The aim of this study was to describe the epidemiology and microbiology of bloodstream infections (BSIs) among adult surgical cancer patients and to determine independent factors that influence in-hospital mortality. The study enrolled 112 consecutive episodes of BSIs in adult surgical cancer patients during a 26-month period. The median age of the patients was 64.5 years, and crude in-hospital mortality was 19.6%. The median time from surgery to the index blood culture was 11 days and from index blood culture to death was 4.5 days. Seventy-five percent of the patients had an advanced tumor disease, 36.6% were under intensive care, and 68.7% had a central venous catheter in place at the time the bloodstream infection was diagnosed. Associated infected sites were present in 57.1% of the episodes. There were 328 noninfectious co-morbid conditions. Poor performance status, weight loss, hypoalbuminemia, and ventilatory support accounted for 67.4% of them. There was a predominance of aerobic gram-negative bacilli (62%), followed by gram-positive cocci (26.6%) and fungi (9.3%). The observed mortality rates associated with these organism groups were similar (23.6% vs 15% vs 28.6%, respectively; P=0.44). The most frequent organisms were Enterobacter spp., coagulase-negative staphylococci, Klebsiella spp., Acinetobacter spp., and fungi. Nonfermentative strains predominated in patients with catheters. Thirty-five (30.2%) pathogens were considered resistant. There was no significant difference in the mortality rate between patients with resistant and those with nonresistant organisms (20% vs 26%, respectively; P=0.49). Logistic regression analysis showed > or = 4 co-morbid conditions, advanced tumor, thoracic surgery, catheter retention, and pulmonary infiltrates as independent predictors of mortality. Medical and infection control measures addressing certain variables amenable to intervention might reduce the negative impact of postoperative infectious morbidity and mortality of BSIs in adult surgical cancer patients.

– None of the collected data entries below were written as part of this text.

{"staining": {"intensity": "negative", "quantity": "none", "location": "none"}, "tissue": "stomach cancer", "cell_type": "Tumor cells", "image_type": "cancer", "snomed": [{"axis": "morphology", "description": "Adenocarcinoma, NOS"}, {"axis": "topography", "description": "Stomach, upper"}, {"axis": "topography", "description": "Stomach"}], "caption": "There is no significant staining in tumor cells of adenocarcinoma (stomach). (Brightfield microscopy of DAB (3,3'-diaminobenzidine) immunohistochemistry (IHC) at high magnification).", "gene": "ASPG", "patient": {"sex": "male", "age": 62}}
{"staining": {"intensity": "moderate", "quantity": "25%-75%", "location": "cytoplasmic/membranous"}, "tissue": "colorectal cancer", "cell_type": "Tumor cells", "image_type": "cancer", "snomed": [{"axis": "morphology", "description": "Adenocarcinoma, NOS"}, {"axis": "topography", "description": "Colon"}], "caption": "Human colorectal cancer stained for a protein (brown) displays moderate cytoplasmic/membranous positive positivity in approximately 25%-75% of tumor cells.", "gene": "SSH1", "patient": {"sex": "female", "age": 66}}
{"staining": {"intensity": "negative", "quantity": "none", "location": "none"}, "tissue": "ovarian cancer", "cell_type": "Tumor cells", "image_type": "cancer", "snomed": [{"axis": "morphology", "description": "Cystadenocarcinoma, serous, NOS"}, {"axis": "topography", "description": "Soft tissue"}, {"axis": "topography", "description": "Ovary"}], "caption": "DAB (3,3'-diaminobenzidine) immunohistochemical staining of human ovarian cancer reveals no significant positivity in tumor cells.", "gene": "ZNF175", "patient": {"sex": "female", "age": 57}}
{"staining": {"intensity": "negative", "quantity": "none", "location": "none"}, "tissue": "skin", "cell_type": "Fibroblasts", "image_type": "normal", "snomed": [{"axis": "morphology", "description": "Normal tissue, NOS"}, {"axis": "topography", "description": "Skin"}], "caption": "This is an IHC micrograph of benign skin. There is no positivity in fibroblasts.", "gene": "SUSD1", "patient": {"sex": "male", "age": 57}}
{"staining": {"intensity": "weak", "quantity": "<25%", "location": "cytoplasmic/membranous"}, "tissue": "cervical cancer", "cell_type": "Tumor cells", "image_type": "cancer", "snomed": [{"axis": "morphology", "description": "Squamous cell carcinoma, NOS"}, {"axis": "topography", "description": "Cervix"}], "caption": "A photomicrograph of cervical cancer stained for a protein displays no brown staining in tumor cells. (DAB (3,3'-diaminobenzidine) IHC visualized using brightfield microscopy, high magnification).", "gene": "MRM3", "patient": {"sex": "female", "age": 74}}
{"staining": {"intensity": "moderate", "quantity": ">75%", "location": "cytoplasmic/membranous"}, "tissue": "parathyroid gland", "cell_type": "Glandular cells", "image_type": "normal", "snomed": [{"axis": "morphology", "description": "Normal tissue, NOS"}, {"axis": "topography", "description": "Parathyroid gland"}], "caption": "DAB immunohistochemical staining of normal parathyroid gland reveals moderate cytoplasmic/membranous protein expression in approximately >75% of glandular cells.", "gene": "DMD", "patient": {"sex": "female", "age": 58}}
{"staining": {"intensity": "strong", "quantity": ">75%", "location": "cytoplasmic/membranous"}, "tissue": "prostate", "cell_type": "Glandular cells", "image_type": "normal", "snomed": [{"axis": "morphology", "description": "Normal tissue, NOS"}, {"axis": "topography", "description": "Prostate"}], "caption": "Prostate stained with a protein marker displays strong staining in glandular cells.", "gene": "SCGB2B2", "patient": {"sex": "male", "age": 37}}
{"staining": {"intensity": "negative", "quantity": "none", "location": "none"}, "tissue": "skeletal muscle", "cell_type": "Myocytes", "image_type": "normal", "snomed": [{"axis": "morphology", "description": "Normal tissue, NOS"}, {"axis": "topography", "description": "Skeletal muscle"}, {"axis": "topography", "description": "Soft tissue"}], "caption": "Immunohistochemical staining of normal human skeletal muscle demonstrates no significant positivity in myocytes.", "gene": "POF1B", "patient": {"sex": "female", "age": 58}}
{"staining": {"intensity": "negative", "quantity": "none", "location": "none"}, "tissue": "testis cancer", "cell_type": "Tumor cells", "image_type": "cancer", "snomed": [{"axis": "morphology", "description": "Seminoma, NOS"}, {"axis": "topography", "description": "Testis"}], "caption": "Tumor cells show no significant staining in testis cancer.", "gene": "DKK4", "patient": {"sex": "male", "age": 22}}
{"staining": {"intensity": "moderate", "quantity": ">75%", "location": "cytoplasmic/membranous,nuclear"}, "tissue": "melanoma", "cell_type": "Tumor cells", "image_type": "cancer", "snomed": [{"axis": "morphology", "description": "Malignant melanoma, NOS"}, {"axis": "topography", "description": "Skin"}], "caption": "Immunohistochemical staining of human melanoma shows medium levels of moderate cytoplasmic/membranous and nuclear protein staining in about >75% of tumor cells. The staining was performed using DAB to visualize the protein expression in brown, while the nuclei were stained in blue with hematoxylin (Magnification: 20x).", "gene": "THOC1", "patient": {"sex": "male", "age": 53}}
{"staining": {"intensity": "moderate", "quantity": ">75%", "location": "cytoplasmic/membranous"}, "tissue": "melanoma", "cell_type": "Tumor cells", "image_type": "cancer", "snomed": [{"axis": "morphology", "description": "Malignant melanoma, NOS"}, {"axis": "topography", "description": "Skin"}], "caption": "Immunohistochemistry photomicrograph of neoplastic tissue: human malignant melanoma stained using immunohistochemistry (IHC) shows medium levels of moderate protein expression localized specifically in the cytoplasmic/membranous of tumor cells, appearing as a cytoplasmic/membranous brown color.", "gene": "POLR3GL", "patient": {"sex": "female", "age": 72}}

本研究的目的是描述成年外科癌症患者血流感染(BSIs)的流行病学和微生物学特征,并确定影响住院死亡率的独立因素。该研究纳入了26个月期间成年外科癌症患者连续发生的112例血流感染病例。患者的中位年龄为64.5岁,粗住院死亡率为19.6%。从手术到首次血培养的中位时间为11天,从首次血培养到死亡的中位时间为4.5天。75%的患者患有晚期肿瘤疾病,36.6%的患者接受重症监护,68.7%的患者在诊断血流感染时已留置中心静脉导管。57.1%的病例存在相关感染部位。共有328种非感染性合并症。功能状态差、体重减轻、低白蛋白血症和通气支持占其中的67.4%。需氧革兰氏阴性杆菌占主导(62%),其次是革兰氏阳性球菌(26.6%)和真菌(9.3%)。与这些微生物组相关的观察到的死亡率相似(分别为23.6%、15%和28.6%;P = 0.44)。最常见的微生物是肠杆菌属、凝固酶阴性葡萄球菌、克雷伯菌属、不动杆菌属和真菌。非发酵菌株在有导管的患者中占主导。35种(30.2%)病原体被认为具有耐药性。耐药菌患者和非耐药菌患者的死亡率无显著差异(分别为20%和26%;P = 0.49)。逻辑回归分析显示,≥4种合并症、晚期肿瘤、胸外科手术、导管留置和肺部浸润是死亡率的独立预测因素。针对某些可干预变量的医疗和感染控制措施可能会降低成年外科癌症患者术后感染性发病和血流感染死亡率的负面影响。